Hazardous code begets even more hazardous code—eventually.

If you’ve ever heard of refactoring, I doubt that’s a surprise.

Let’s look at the dynamics of adding code to a system:

Hazardous Code is easier now, but harder to deal with later.

When we make a change, we have to figure out what to change. The difficulty of doing that depends on how good the code is (and how big the change is).

There’s usually an easy path:just jam in something that gets the job done, and don’t worry about the quality of the code.

This gets us lots of short-term love: “Done already? Well done! Way to deliver!” It all sounds great.

But we’ve done a disservice to the code base: it’s worse than when we started. It may not hurt us today or tomorrow, but eventually we find ourselves back in this section of code, struggling to figure out what to change.

Figuring out what to change is a little harder now. Our temptation is to make our next bit of code imitate the slightly tangled code from before.

Beware the Hazardous Code Death Spiral: in a few years, your code may become an unrecoverable mess.

It doesn’t have to be this way: the diagram has another half— the clean code virtuous circle.

Clean code virtuous cirle: harder now, easier later

Here, the opposite happens: we identify the needed area to change, we refactor (before and after our change) to make sure it goes in cleanly. We leave the code a little better.

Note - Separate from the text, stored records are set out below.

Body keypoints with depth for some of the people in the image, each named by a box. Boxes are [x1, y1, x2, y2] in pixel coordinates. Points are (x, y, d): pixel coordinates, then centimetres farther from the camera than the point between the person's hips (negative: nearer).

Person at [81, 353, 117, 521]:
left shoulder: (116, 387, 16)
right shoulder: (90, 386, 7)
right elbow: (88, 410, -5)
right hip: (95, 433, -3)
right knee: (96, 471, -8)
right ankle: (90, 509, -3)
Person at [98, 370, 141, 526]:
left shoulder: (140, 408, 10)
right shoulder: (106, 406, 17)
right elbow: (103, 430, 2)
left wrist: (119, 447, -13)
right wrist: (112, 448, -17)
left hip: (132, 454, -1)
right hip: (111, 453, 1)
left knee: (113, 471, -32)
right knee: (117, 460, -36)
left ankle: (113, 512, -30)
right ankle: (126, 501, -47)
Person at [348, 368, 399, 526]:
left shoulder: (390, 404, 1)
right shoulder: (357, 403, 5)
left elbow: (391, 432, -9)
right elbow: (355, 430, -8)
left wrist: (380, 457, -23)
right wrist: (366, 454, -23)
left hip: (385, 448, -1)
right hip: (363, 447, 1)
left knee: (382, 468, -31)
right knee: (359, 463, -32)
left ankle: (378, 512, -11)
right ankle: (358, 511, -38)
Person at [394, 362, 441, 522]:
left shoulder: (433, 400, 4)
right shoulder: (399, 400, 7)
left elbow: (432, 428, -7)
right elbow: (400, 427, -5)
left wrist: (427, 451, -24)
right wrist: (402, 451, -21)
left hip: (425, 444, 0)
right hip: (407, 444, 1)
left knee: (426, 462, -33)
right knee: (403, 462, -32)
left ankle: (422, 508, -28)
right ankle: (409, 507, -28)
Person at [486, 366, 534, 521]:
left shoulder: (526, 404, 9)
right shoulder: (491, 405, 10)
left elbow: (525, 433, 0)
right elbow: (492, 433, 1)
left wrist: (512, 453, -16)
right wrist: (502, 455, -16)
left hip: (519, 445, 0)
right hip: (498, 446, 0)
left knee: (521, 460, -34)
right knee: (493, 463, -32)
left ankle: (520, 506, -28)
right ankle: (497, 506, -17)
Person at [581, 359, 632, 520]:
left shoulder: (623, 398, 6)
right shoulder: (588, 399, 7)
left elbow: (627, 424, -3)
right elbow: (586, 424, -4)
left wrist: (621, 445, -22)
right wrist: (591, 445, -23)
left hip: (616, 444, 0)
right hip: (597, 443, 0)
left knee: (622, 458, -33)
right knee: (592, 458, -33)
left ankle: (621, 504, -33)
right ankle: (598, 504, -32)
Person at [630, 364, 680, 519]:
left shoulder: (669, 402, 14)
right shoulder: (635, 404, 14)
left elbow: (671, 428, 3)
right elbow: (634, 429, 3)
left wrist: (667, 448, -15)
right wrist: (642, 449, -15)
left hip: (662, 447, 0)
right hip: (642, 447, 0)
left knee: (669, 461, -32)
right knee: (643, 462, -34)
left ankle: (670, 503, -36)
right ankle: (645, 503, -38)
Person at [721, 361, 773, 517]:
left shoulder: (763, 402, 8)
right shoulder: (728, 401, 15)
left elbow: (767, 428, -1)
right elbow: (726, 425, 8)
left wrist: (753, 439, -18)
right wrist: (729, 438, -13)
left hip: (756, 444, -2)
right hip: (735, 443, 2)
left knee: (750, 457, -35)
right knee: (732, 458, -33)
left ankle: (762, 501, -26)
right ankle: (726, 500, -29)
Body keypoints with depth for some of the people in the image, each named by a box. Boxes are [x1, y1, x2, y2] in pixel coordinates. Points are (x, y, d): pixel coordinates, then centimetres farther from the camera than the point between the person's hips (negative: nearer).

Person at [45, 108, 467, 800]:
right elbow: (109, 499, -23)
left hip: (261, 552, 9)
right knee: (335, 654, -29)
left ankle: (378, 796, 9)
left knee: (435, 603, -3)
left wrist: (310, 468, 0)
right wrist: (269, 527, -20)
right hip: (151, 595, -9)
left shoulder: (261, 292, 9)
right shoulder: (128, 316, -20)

Next time we’re working in that area, things are just a little easier.

Want to make your job easier? Improve the code every time you touch it.

What can move us toward the virtuous cycle?

  • Be sensitive to which path you’re heading down - are you making things a little worse, or making them a little better?
  • Be patient: if you’re just starting to emphasize the virtuous side, it may take a few months to see the improvement.
  • Make team agreements - and consider pairing or mobbing. Jointly give yourselves permission to work in a way that supports the long term.

None of this is news: refactoring has been around for years, and concern for good design and maintainability for even longer. I hope this diagram reminds you to keep improving your code!

Thanks to Arlo Belshee and Chris Freeman for their comments on an earlier draft.